Recuerdo que se mató a 9.000 hombres y jóvenes musulmanes en cuestión de días. Fue una locura. Un derramamiento de sangre que nadie esperaba en la Europa de los 90. No se esperaba un estallido bélico de este tipo, pero, sinceramente, cuando ahora veo lo que está ocurriendo en Gaza y veo cómo toda la cultura occidental hoy se sostiene sobre la pregunta de cómo pudo ocurrir el Holocausto, cuyos horrores palidecen frente a los de Gaza, no es solo que me parezca increíble que se esté volviendo a repetir con más crudeza, sino que parece que toda nuestra cultura está quedando como un eslogan vacío. Y, la verdad, es aterrador.
Para terminar, volvamos al principio, tenía 21 años cuando se fue a Bosnia y quería ser una gran reportera. ¿Qué ve cuando mira a la Alba de aquel entonces?

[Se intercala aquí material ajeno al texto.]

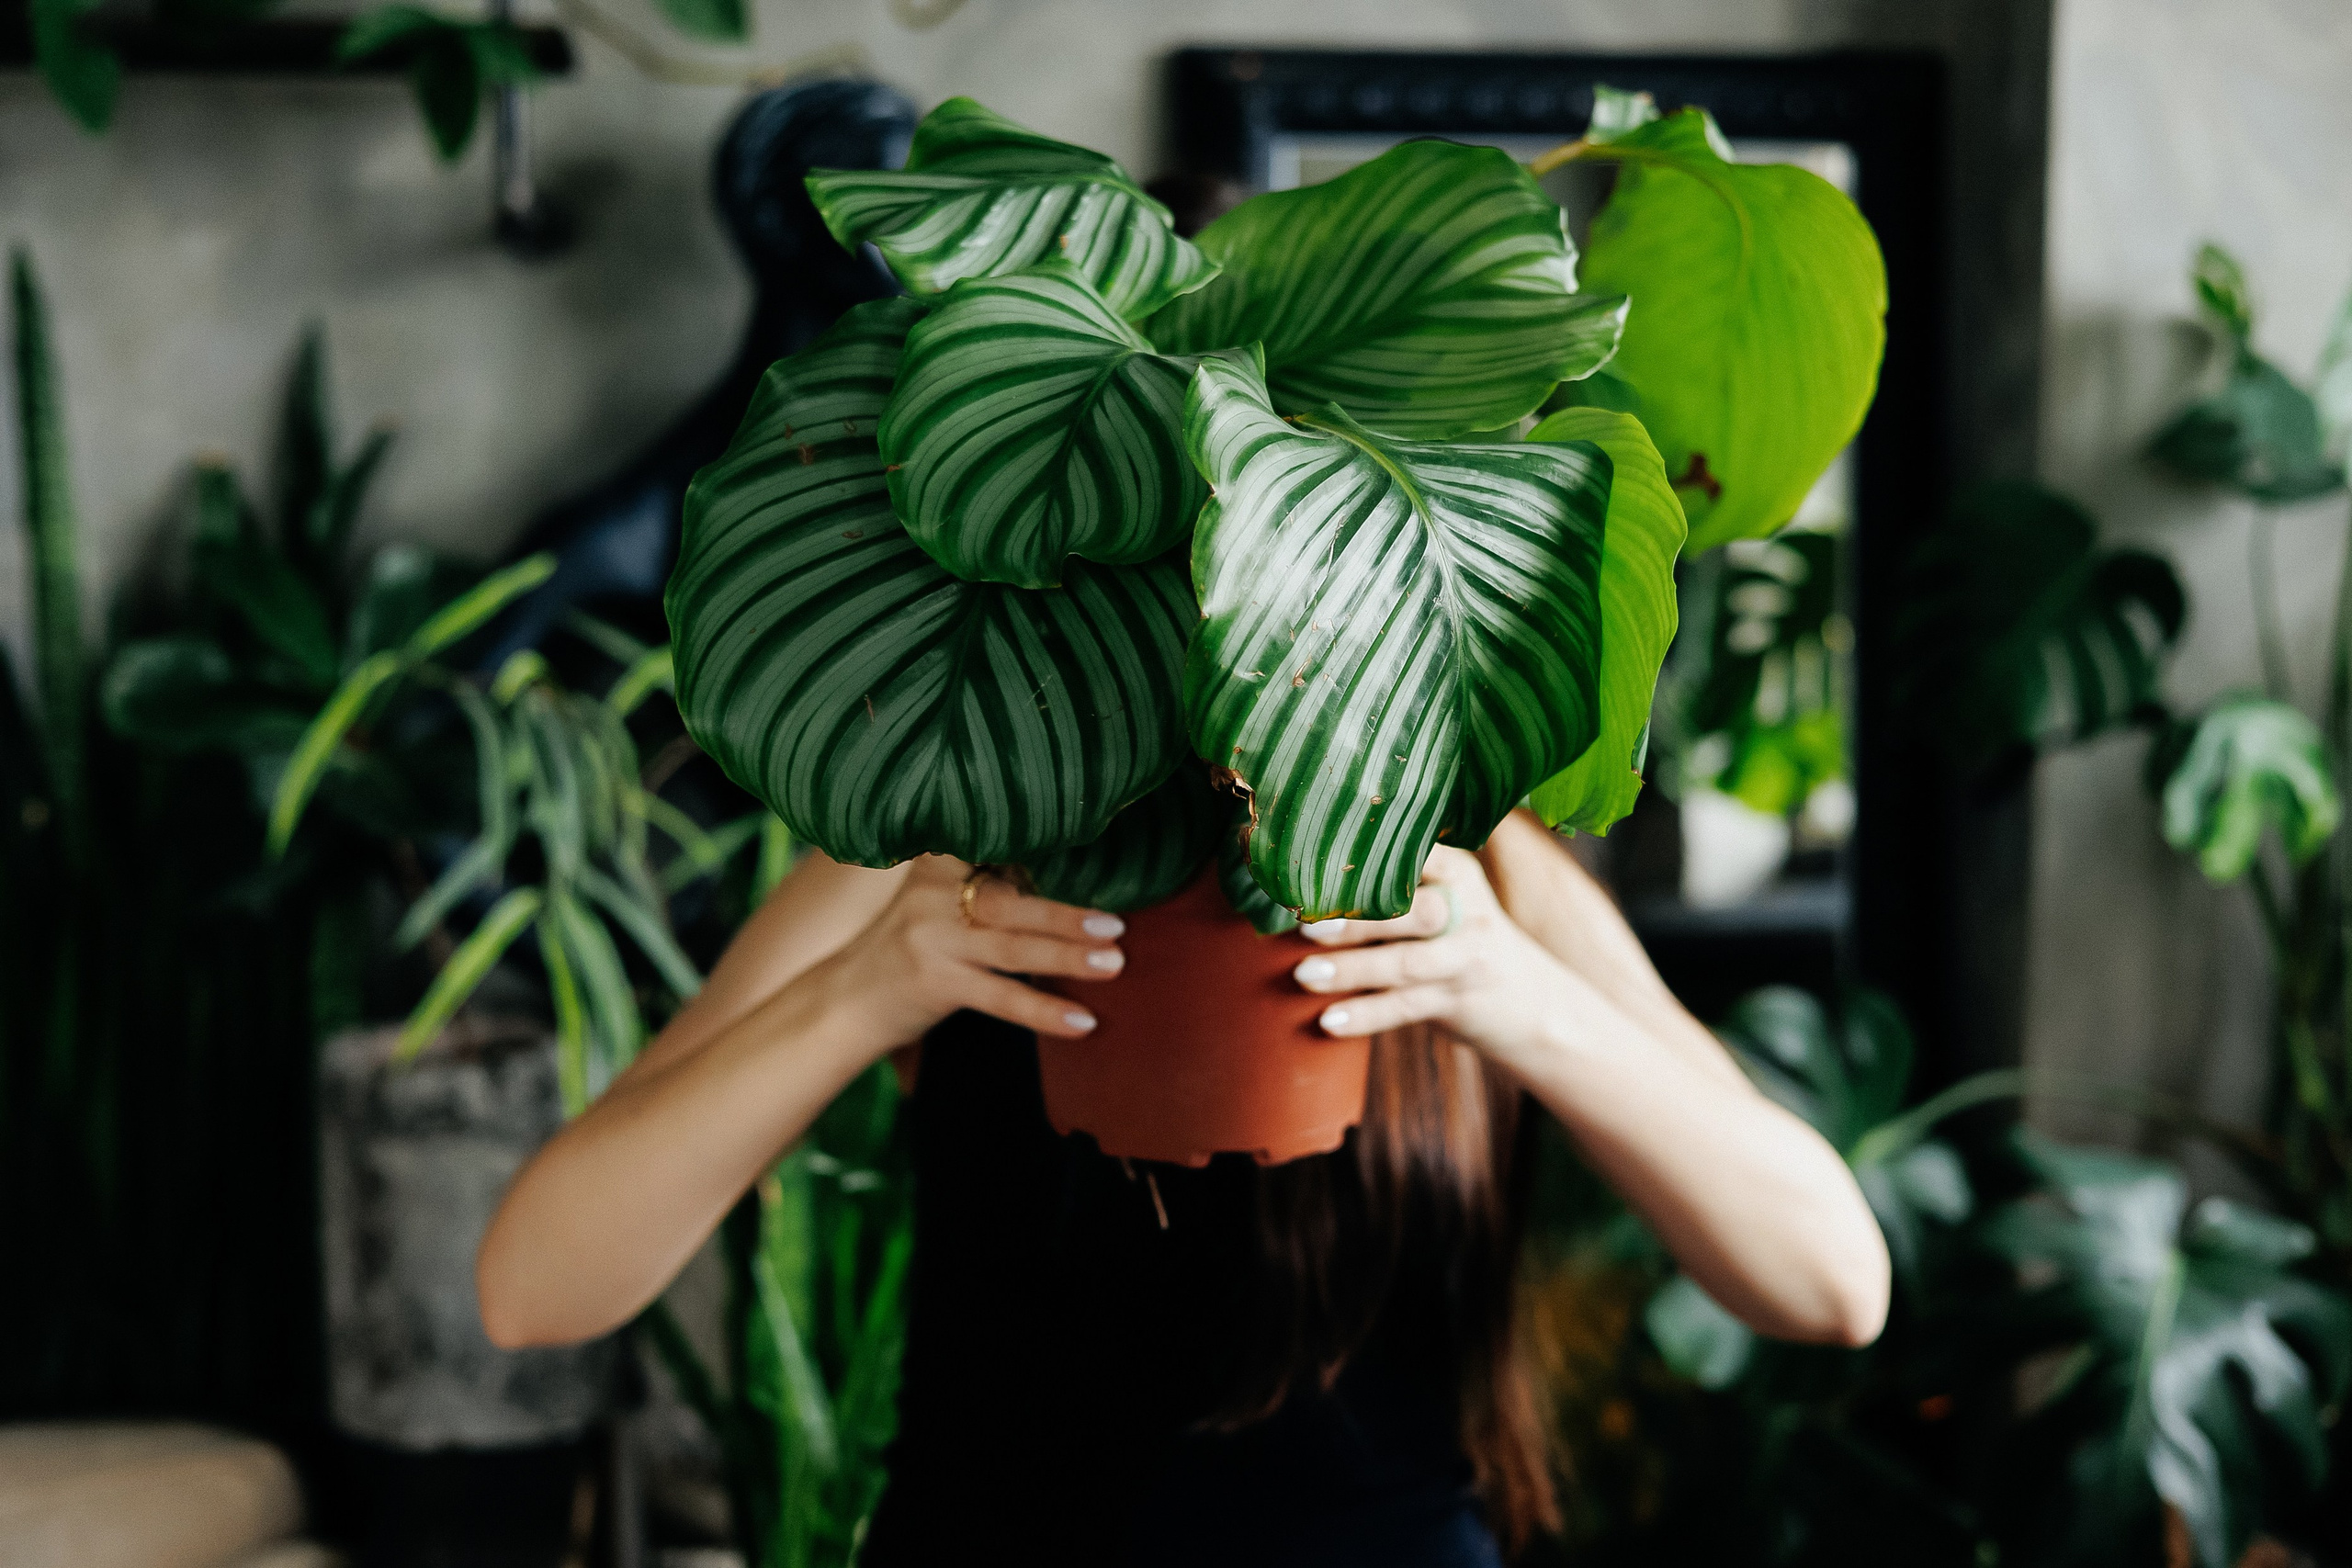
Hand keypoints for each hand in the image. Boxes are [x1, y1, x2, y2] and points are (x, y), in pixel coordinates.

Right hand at [819, 857, 1126, 1049]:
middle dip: (1067, 913)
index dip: (1051, 855)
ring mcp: (932, 938)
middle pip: (1012, 900)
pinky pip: (1000, 998)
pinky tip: (1082, 1022)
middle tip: (1118, 923)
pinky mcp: (934, 983)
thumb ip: (990, 884)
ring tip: (1114, 962)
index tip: (1101, 853)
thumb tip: (1072, 875)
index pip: (1003, 851)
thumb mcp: (939, 901)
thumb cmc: (910, 946)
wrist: (843, 1003)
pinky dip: (1044, 1010)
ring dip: (1067, 954)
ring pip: (1011, 947)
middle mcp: (934, 892)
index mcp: (941, 862)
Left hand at [1288, 846, 1573, 1067]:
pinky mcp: (1460, 1001)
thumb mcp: (1444, 904)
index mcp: (1457, 873)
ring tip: (1305, 974)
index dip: (1370, 857)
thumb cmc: (1458, 943)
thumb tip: (1304, 884)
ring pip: (1407, 963)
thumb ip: (1394, 890)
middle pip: (1416, 911)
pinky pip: (1406, 1008)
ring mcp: (1467, 958)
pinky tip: (1329, 1020)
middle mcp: (1467, 910)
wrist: (1532, 1004)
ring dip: (1353, 969)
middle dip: (1361, 917)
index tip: (1319, 859)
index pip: (1417, 853)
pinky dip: (1366, 1015)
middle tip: (1308, 925)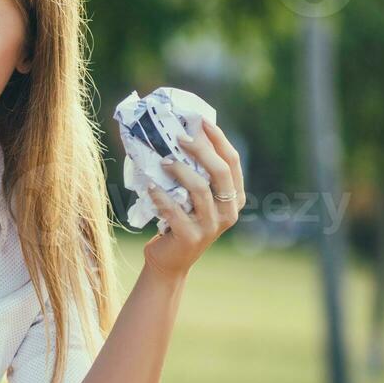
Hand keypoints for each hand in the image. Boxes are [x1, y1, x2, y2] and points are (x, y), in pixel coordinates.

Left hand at [143, 119, 244, 278]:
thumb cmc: (181, 221)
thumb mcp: (195, 198)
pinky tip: (149, 185)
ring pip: (200, 189)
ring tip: (163, 160)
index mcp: (234, 198)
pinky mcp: (191, 237)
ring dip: (180, 170)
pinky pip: (175, 210)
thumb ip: (198, 174)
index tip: (201, 121)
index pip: (232, 162)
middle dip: (201, 149)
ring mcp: (211, 227)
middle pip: (220, 172)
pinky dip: (161, 195)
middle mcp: (228, 212)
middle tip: (179, 136)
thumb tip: (185, 134)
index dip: (218, 139)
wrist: (170, 261)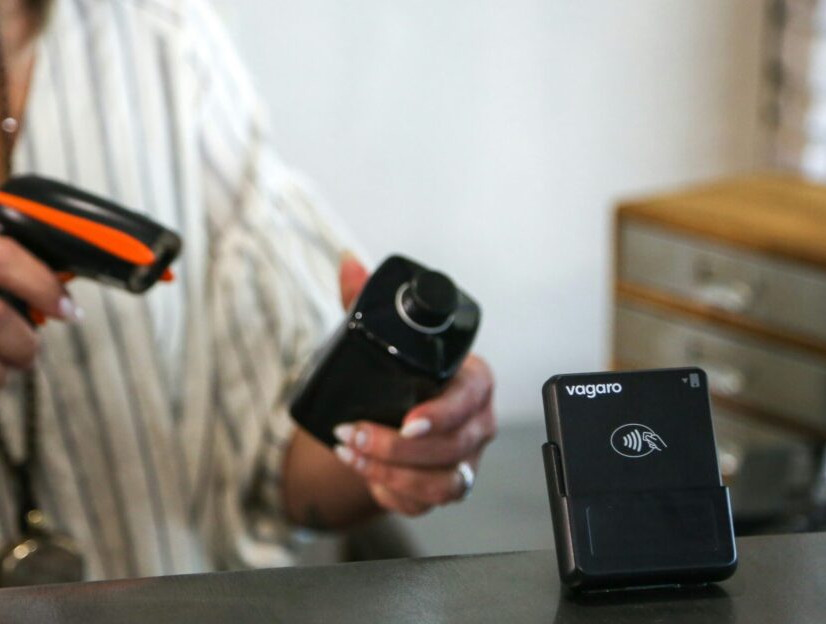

Siento una gran admiración y respeto, porque aunque ahora, a medida que me he hecho mayor, he ido viendo las complejidades que hay detrás de muchas cuestiones y a pesar de que era una persona menos formada de lo que soy ahora, echo de menos esa pulsión de aventura que tenía. Mi viaje a Bosnia fue el gran trabajo periodístico de mi vida y, si hoy pudiera dedicarme a ello, si el periodismo existiera, creo que sería el mejor trabajo del mundo. Esa Alba lo intentó y yo la miro con orgullo desde la distancia.